● Your objective: Which lines of the records contain the word "tree"? Copy each one.
#### The data
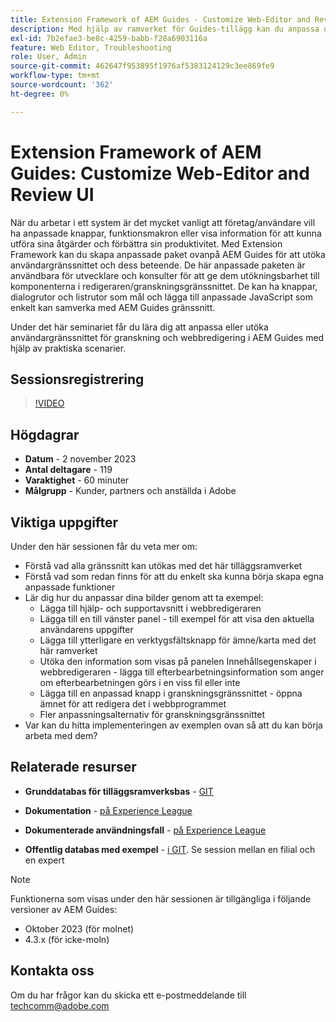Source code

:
 ```yaml
---
title: Extension Framework of AEM Guides - Customize Web-Editor and Review UI
description: Med hjälp av ramverket för Guides-tillägg kan du anpassa de önskade avsnitten i Granska användargränssnitt eller Webbbeditor med hjälp av JSON, CSS och JavaScript som är enkla att uppdatera.
exl-id: 7b2efae3-be8c-4259-babb-f28a6903116a
feature: Web Editor, Troubleshooting
role: User, Admin
source-git-commit: 462647f953895f1976af5383124129c3ee869fe9
workflow-type: tm+mt
source-wordcount: '362'
ht-degree: 0%

---
```


# Extension Framework of AEM Guides: Customize Web-Editor and Review UI

När du arbetar i ett system är det mycket vanligt att företag/användare vill ha anpassade knappar, funktionsmakron eller visa information för att kunna utföra sina åtgärder och förbättra sin produktivitet. Med Extension Framework kan du skapa anpassade paket ovanpå AEM Guides för att utöka användargränssnittet och dess beteende. De här anpassade paketen är användbara för utvecklare och konsulter för att ge dem utökningsbarhet till komponenterna i redigeraren/granskningsgränssnittet. De kan ha knappar, dialogrutor och listrutor som mål och lägga till anpassade JavaScript som enkelt kan samverka med AEM Guides gränssnitt.

Under det här seminariet får du lära dig att anpassa eller utöka användargränssnittet för granskning och webbredigering i AEM Guides med hjälp av praktiska scenarier.

## Sessionsregistrering

>[!VIDEO](https://video.tv.adobe.com/v/3425476/review-ui-customization-guides-extension-framework-web-editor)

## Högdagrar

- **Datum** - 2 november 2023
- **Antal deltagare** - 119
- **Varaktighet** - 60 minuter
- **Målgrupp** - Kunder, partners och anställda i Adobe

## Viktiga uppgifter

Under den här sessionen får du veta mer om:
- Förstå vad alla gränssnitt kan utökas med det här tilläggsramverket
- Förstå vad som redan finns för att du enkelt ska kunna börja skapa egna anpassade funktioner
- Lär dig hur du anpassar dina bilder genom att ta exempel:
   - Lägga till hjälp- och supportavsnitt i webbredigeraren
   - Lägga till en till vänster panel - till exempel för att visa den aktuella användarens uppgifter
   - Lägga till ytterligare en verktygsfältsknapp för ämne/karta med det här ramverket
   - Utöka den information som visas på panelen Innehållsegenskaper i webbredigeraren - lägga till efterbearbetningsinformation som anger om efterbearbetningen görs i en viss fil eller inte
   - Lägga till en anpassad knapp i granskningsgränssnittet - öppna ämnet för att redigera det i webbprogrammet
   - Fler anpassningsalternativ för granskningsgränssnittet
- Var kan du hitta implementeringen av exemplen ovan så att du kan börja arbeta med dem?


## Relaterade resurser

- **Grunddatabas för tilläggsramverksbas** - [GIT](https://github.com/adobe/guides-extension/tree/main)

- **Dokumentation** - [på Experience League](../../guides-ui-extensions/aem_guides_framework/basic-customisation.md)

- **Dokumenterade användningsfall** - [på Experience League](../../guides-ui-extensions/aem_guides_framework/jui-framework.md)

- **Offentlig databas med exempel** - [&#x200B; i GIT](https://github.com/adobe/guides-extension/tree/sc-expert-session). Se session mellan en filial och en expert


>[!NOTE]
>
> Funktionerna som visas under den här sessionen är tillgängliga i följande versioner av AEM Guides:
> - Oktober 2023 (för molnet)
> - 4.3.x (för icke-moln)



## Kontakta oss

Om du har frågor kan du skicka ett e-postmeddelande till <techcomm@adobe.com>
########
● Output:
- **Grunddatabas för tilläggsramverksbas** - [GIT](https://github.com/adobe/guides-extension/tree/main)
- **Offentlig databas med exempel** - [&#x200B; i GIT](https://github.com/adobe/guides-extension/tree/sc-expert-session). Se session mellan en filial och en expert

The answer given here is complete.